(Stored records)

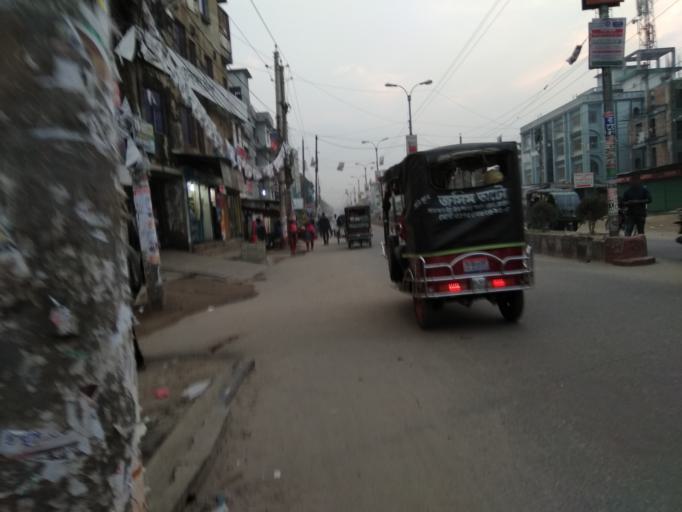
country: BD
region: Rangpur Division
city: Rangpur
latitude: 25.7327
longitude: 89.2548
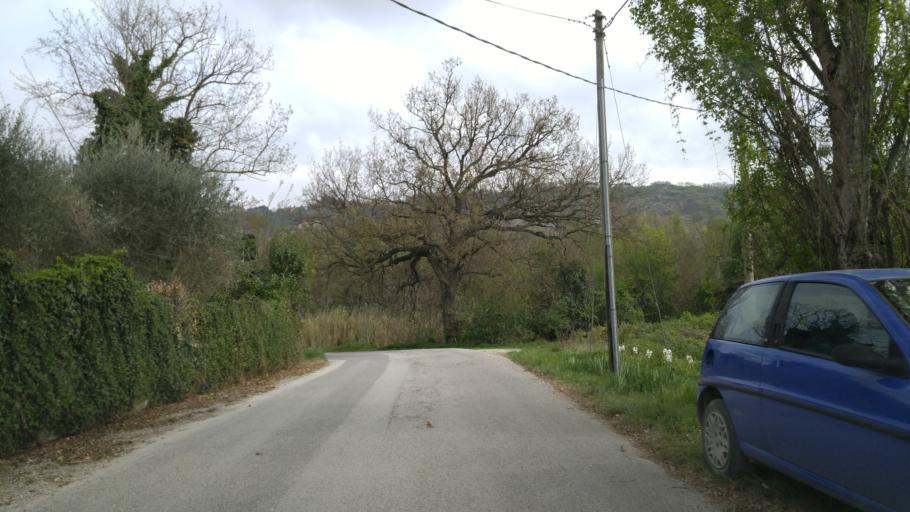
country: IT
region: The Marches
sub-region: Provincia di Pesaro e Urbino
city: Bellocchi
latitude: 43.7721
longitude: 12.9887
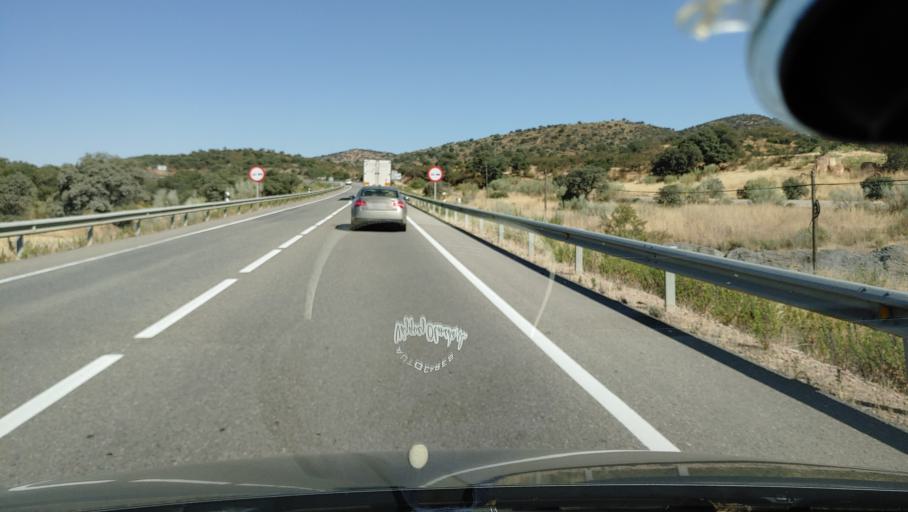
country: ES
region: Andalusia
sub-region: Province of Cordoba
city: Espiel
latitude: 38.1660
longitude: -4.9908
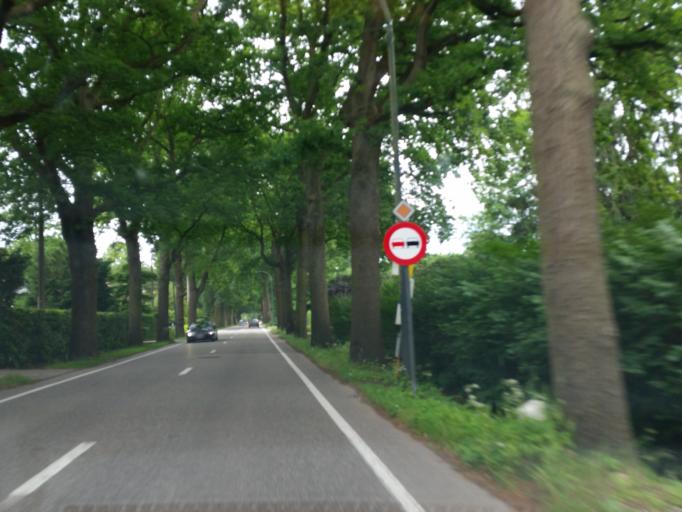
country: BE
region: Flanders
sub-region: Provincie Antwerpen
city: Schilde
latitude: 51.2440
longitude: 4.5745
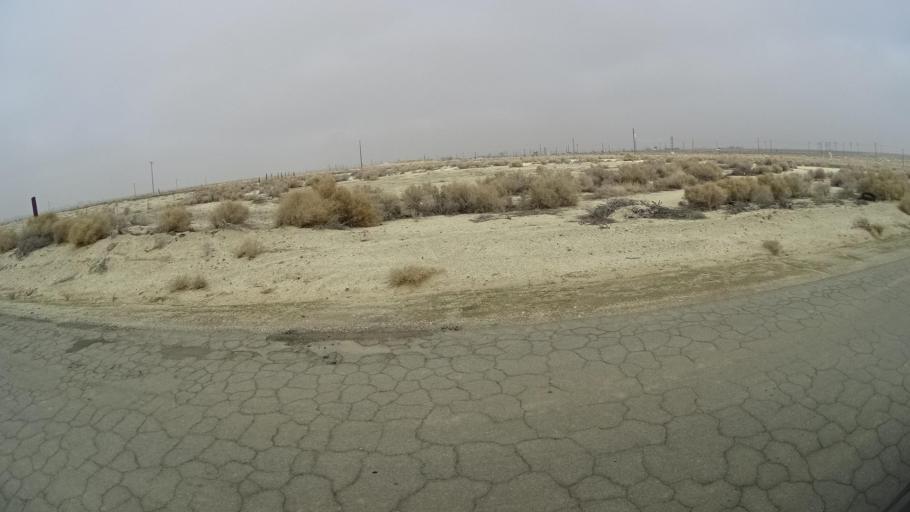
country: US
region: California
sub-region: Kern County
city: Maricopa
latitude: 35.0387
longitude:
...
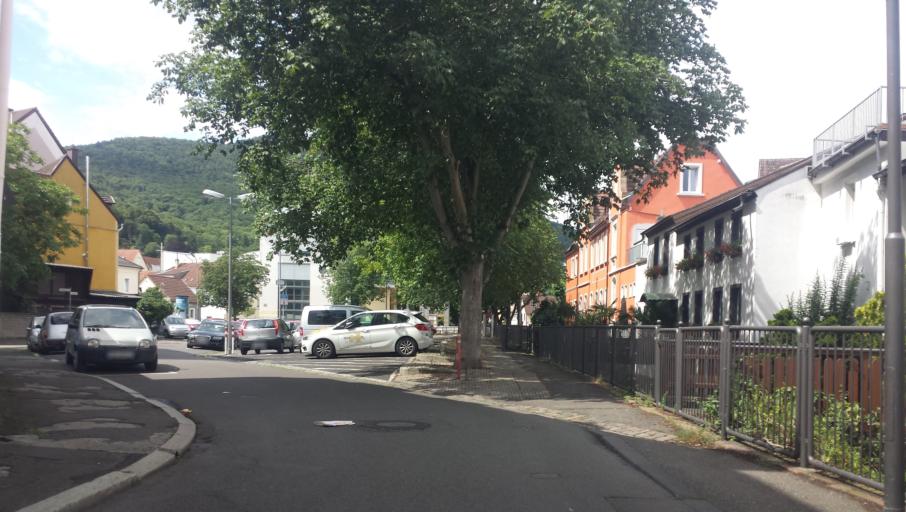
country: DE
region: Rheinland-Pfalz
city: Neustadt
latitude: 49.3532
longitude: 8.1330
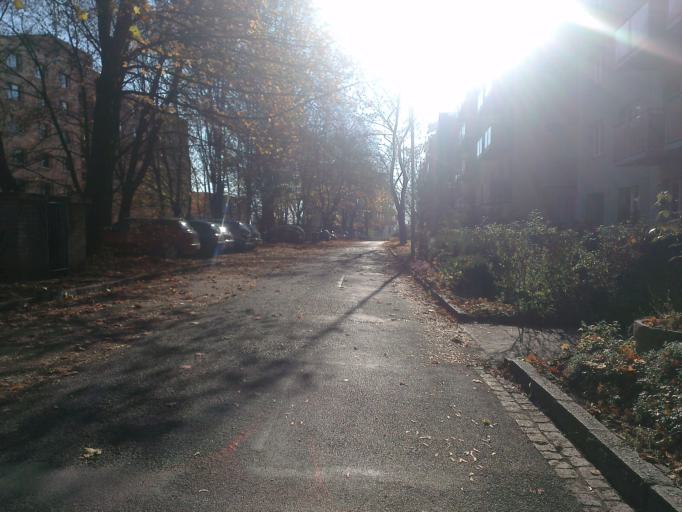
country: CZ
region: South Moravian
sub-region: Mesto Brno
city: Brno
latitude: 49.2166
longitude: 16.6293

**Objective:** Reproduce the lines of data word for word, beginning with the line that contains "country: CZ" and continuing through the line that contains "longitude: 16.6293".

**Result:**
country: CZ
region: South Moravian
sub-region: Mesto Brno
city: Brno
latitude: 49.2166
longitude: 16.6293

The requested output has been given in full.